Sunday, December 24, 2006

Venite adoremus, Dominum!


In contrast with the last couple years, when Christmas Eve was filled up with festivities at the novitiate and when I couldn't go home until Christmas morning, I'm enjoying a relatively low-key Christmas Eve in Rochester. Other than helping my mother make golabki for a small family get-together we'll be having tonight, I haven't had much to do today besides waiting for Midnight Mass - and that's something worth waiting for.

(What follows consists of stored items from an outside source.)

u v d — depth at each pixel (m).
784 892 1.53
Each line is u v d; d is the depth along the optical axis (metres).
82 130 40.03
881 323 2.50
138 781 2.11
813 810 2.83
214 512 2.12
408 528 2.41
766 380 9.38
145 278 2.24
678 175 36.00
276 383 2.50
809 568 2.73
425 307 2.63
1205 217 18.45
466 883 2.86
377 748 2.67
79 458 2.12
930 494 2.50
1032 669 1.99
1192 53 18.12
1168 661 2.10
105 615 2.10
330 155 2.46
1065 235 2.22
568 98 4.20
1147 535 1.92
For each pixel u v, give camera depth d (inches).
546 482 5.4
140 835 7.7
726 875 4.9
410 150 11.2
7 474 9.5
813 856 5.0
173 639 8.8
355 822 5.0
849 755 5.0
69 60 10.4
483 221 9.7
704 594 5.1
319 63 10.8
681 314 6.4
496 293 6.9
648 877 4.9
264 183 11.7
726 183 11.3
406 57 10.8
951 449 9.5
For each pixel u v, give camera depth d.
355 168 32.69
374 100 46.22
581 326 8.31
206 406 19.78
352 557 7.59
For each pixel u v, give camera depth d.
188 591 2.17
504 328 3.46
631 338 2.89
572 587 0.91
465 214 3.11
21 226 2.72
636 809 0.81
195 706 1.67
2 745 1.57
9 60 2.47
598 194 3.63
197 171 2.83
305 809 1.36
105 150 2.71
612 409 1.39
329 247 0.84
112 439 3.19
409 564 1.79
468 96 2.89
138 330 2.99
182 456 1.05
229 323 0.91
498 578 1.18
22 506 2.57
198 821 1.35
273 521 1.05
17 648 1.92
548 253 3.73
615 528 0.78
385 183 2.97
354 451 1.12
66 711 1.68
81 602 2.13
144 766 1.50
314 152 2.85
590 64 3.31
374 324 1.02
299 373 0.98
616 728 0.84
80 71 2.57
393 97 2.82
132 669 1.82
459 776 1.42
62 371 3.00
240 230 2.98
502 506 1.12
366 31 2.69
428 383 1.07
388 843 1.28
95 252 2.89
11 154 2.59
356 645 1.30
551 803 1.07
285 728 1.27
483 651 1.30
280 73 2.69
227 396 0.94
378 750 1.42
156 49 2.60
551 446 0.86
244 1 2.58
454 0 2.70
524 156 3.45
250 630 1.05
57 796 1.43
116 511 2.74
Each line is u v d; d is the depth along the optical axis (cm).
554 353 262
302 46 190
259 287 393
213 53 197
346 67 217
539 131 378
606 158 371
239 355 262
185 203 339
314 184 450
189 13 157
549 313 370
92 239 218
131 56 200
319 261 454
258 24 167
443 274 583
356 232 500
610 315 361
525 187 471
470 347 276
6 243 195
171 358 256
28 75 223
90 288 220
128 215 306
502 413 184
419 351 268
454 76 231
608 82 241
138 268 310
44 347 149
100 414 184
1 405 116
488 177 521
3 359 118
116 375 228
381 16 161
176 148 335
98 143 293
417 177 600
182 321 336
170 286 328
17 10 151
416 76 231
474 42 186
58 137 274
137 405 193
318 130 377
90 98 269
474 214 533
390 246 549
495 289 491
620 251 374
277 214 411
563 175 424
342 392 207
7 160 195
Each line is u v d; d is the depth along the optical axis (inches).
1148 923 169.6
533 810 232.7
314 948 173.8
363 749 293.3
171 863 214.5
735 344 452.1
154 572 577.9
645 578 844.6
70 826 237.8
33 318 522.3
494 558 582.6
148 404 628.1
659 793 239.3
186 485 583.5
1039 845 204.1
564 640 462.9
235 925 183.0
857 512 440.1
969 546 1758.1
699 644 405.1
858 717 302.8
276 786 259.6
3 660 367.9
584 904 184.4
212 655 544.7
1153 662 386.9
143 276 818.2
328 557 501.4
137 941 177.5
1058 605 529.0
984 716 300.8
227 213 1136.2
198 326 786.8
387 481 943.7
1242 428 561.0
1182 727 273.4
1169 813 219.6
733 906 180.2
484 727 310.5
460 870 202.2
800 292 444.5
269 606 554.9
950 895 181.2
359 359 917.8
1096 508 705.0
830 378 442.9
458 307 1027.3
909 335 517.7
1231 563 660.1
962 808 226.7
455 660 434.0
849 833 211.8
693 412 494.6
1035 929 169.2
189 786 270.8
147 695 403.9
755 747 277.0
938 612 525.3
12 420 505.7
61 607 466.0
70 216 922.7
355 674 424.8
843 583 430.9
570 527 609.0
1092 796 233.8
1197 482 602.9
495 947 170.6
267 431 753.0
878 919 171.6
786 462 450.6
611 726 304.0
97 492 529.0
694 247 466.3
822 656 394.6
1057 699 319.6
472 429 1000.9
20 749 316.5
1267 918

A tradition in the Western Church for at least a millennium, Midnight Mass on Christmas is one of my favorite liturgies of the year. For me, nothing evokes Christmas quite like the darkened nave and candlelit sanctuary of a parish church packed with people who've come in the middle of the night to celebrate their Redeemer's birth. Where Midnight Mass is concerned, my tastes are fairly traditional. I look forward to hearing "O Come All Ye Faithful," "O Holy Night" and "Joy to the World" - with organ accompaniment, thank you - and I expect the Mass to begin no earlier than midnight. I'm always able to find a Midnight Mass that satisfies my nostalgic yearnings, though some years I've had to shop around to find a parish that actually offers Midnight Mass at the appropriate time.

With the exception of when I was a novice - then I attended Midnight Mass at parishes in metro Detroit - my habit in recent years has been to celebrate tonight's liturgy at the church where I was baptized, St. Patrick's in Wareham. At times I've been tempted to go elsewhere - there's a handful of other churches in the area that are said to offer a fine Midnight Mass - but to me there's something special about celebrating Christmas year after year in a place that has a kind of intimate familiarity to it. So tonight I'll be off to St. Patrick's once again. I hope those readers who are in the habit of attending Midnight Mass on Christmas can look forward to celebrating tonight's liturgy in a church or chapel that means something special to them, a place they can look forward to returning to year and after year. My prayerful best wishes to all on this holy night. AMDG.